▶ Text excerpt

==============================

Local adaptation is a mechanism in evolutionary biology whereby a population of organisms evolves to be more well-suited to its local environment than other members of the same species that live elsewhere. Local adaptation requires that different populations of the same species experience different natural selection. For example, if a species lives across a wide range of temperatures, populations from warm areas may have better heat tolerance than populations of the same species that live in the cold part of its geographic range.

Definition

More formally, a population is said to be locally adapted if organisms in that population have evolved different phenotypes than other populations of the same species, and local phenotypes have higher fitness in their home environment compared to individuals that originate from other locations in the species range. This is sometimes called 'home site advantage'. A stricter definition of local adaptation requires 'reciprocal home site advantage', where for a pair of populations each out performs the other in its home site. This definition requires that local adaptation result in a fitness trade-off, such that adapting to one environment comes at the cost of poorer performance in a different environment.  Before 2004, reciprocal transplants sometimes considered populations locally adapted if the population experienced its highest fitness in its home site vs the foreign site (i.e. compared the same population at multiple sites, vs. multiple populations at the same site). This definition of local adaptation has been largely abandoned after Kawecki and Ebert argued convincingly that populations could be adapted to poor-quality sites but still experience higher fitness if moved to a more benign site (right panel of figure).

==============================

▶ Questions
1. Answer these questions using the local adaptation text:
(a) In the example, what may populations from warm areas have better than populations from the cold part of the range?
(b) What does the stricter definition of local adaptation require?
(c) Who argued that populations could be adapted to poor-quality sites yet still have higher fitness at a more benign site?
2. Continue the local adaptation text from its last sentence.
The listing has nothing to do with the local adaptation text.

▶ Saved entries
==============================

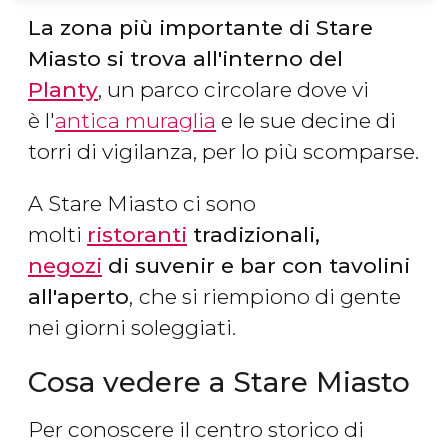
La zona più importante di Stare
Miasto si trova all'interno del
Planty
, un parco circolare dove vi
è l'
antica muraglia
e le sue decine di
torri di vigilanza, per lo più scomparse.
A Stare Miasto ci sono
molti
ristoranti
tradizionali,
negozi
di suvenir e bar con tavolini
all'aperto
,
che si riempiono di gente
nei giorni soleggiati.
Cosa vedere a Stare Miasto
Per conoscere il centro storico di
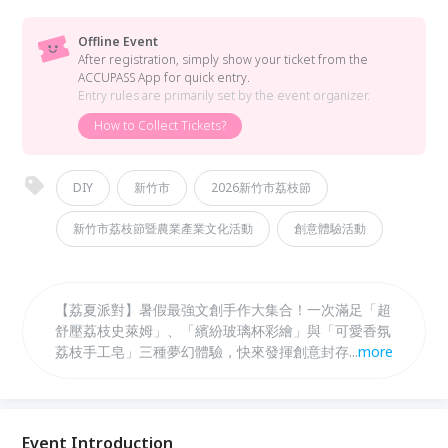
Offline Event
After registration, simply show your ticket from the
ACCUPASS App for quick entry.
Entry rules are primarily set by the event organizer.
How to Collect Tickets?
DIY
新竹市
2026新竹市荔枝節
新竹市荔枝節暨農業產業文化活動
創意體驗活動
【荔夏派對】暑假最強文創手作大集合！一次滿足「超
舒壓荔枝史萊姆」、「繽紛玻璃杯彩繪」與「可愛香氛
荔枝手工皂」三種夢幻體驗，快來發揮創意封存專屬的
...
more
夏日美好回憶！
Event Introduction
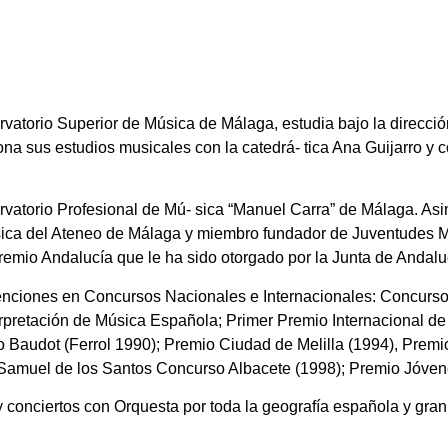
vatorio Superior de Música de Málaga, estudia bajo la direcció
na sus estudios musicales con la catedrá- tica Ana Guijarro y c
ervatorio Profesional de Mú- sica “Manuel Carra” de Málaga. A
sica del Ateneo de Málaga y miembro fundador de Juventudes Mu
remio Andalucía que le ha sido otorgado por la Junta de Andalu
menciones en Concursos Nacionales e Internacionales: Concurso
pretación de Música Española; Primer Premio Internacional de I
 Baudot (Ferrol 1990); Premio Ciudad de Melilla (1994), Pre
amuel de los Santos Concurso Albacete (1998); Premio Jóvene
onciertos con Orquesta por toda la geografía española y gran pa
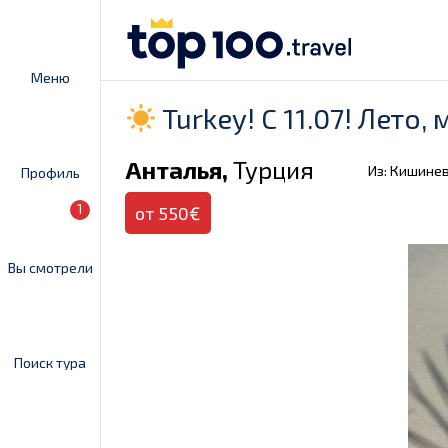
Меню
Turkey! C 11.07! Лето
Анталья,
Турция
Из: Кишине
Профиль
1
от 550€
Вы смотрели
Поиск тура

==============================

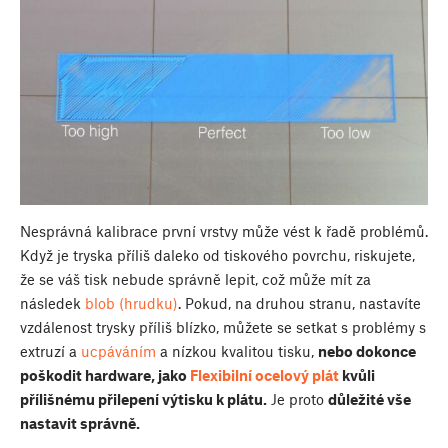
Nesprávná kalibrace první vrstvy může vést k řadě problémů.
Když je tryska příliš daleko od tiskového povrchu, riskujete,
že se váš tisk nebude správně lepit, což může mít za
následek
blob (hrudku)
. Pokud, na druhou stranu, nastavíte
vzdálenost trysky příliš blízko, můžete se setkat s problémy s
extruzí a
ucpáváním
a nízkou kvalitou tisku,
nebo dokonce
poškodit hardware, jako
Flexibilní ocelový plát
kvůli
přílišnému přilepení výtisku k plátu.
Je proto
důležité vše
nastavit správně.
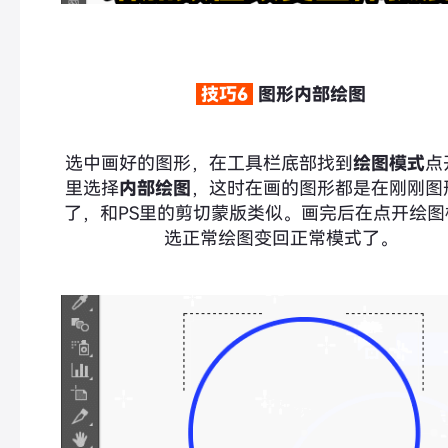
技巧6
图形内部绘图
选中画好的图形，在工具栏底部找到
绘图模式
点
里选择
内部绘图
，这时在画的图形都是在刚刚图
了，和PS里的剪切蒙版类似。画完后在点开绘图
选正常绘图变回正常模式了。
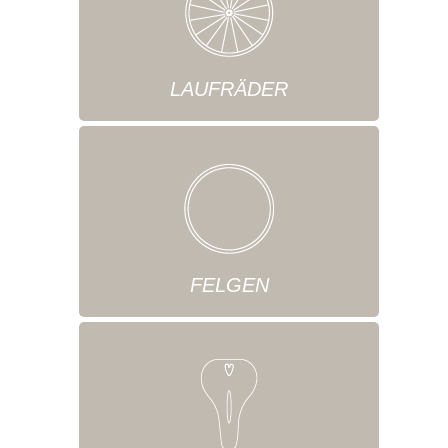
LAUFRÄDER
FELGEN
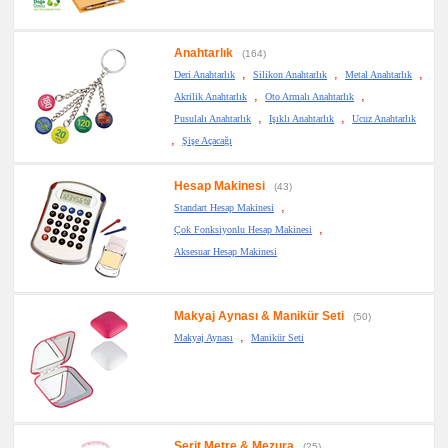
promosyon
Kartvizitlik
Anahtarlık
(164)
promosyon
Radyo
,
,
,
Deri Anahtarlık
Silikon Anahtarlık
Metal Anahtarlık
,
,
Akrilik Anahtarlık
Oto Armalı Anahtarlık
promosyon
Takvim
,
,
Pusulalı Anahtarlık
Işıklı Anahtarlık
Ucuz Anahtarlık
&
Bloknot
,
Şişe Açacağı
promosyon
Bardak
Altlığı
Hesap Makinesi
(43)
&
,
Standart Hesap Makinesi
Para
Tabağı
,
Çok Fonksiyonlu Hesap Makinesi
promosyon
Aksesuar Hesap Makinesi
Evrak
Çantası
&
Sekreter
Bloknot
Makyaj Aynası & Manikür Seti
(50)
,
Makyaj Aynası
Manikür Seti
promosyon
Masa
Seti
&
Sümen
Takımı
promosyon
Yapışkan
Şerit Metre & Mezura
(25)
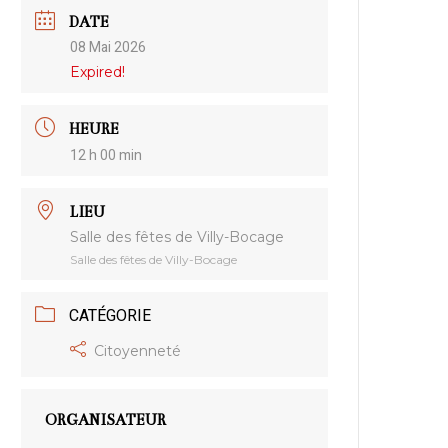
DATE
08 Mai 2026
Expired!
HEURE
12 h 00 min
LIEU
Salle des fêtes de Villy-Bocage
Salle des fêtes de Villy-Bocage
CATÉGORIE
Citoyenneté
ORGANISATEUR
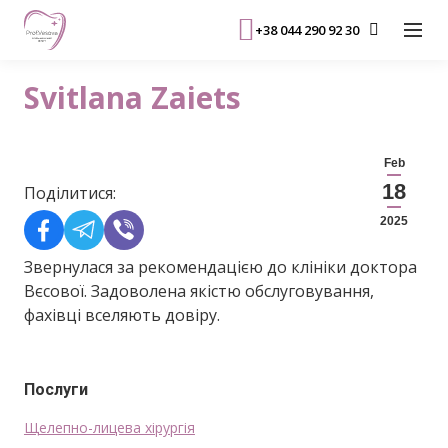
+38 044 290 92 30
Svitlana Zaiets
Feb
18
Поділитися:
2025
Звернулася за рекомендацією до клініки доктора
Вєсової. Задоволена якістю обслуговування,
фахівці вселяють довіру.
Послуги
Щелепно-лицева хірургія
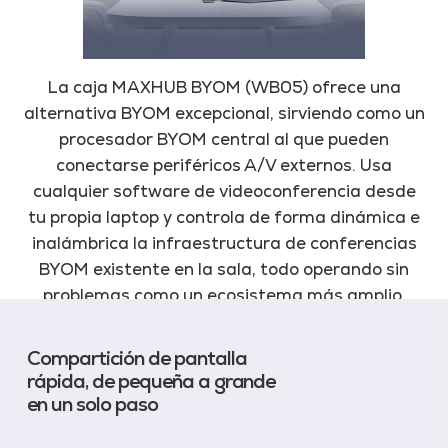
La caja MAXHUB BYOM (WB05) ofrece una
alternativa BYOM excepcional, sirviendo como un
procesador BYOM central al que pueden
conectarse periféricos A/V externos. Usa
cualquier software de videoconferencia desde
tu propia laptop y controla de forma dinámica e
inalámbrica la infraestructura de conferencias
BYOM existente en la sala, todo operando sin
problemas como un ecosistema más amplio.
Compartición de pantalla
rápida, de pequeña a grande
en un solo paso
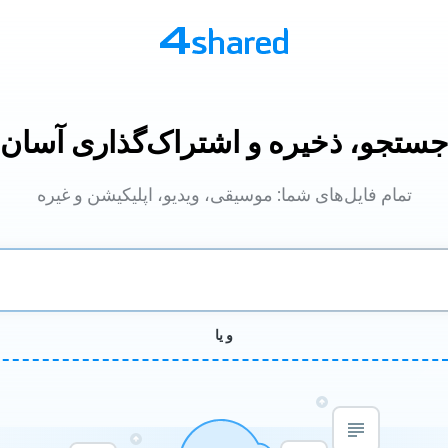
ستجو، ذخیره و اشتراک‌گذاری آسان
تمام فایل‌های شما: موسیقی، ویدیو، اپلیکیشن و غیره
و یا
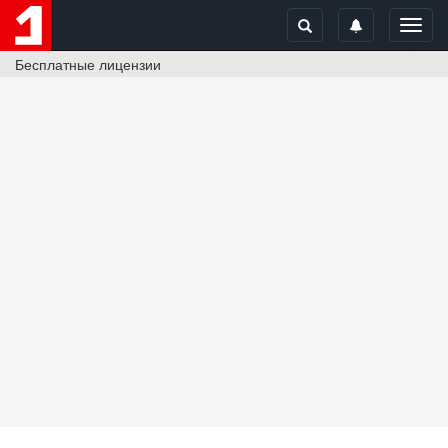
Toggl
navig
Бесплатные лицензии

==============================

▶ Task-by-task results
1.
(a) Heat tolerance.
(b) Reciprocal home site advantage, where each of a pair of populations outperforms the other in its home site.
(c) Kawecki and Ebert.

2.
Testing for local adaptation 
Testing for local adaptation requires measuring the fitness of organisms from one population in both their local environment and in foreign environments. This is often done using transplant experiments. Using the stricter definition of reciprocal home site advantage, local adaptation is often tested via reciprocal transplant experiments. In reciprocal transplants, organisms from one population are transplanted into another population, and vice versa, and their fitness is measured (see figure). If local transplants outperform (i.e. have higher fitness than) the foreign transplants at both sites, the local populations are said to be locally adapted. If local adaptation is defined simply as a home site advantage of one population (local sources outperform foreign sources at a common site), it can be tested for using common garden experiments, where multiple source populations are grown in a common site, as long as one of the source populations is local to that site.  

Transplant experiments have most often been done with plants or other organisms that do not move. However, evidence for rapid local adaptation in mobile animals has been gathered through transplant experiments with Trinidadian guppies.

Frequency of local adaptation 
Several meta-analyses have attempted to quantify how common local adaptation is, and generally reach similar conclusions.  Roughly 75% of transplant experiments (mostly with plants) find that local populations outcompete foreign populations at a common site, but less than 50% find the reciprocal home site advantage that defines classic local adaptation. Exotic plants are locally adapted to their invasive range as often and as strongly as native plant are locally adapted, suggesting that local adaptation can evolve relatively rapidly. However, biologists likely test for local adaptation where they expect to find it.  Thus these numbers likely reflect local adaptation between obviously differing sites, rather than the probability than any two randomly-selected populations within a species are locally adapted.

Drivers of local adaptation 
Any component of the environment can drive local adaptation, as long as it affects fitness differently at different sites (creating divergent selection among sites), and does so consistently enough for populations to evolve in response. Seminal examples of local adaptation come from plants that adapted to different elevations or to tolerate heavy metals in soils. Interactions among species (e.g. herbivore-plant interactions) can also drive local adaptation, though do not seem to be as important as abiotic factors, at least for plants in temperate ecosystems. Many examples of local adaptation exist in host-parasite systems as well. For instance, a host may be resistant to a locally-abundant pathogen or parasite, but conspecific hosts from elsewhere where that pathogen is not abundant may have no evolved no such adaptation.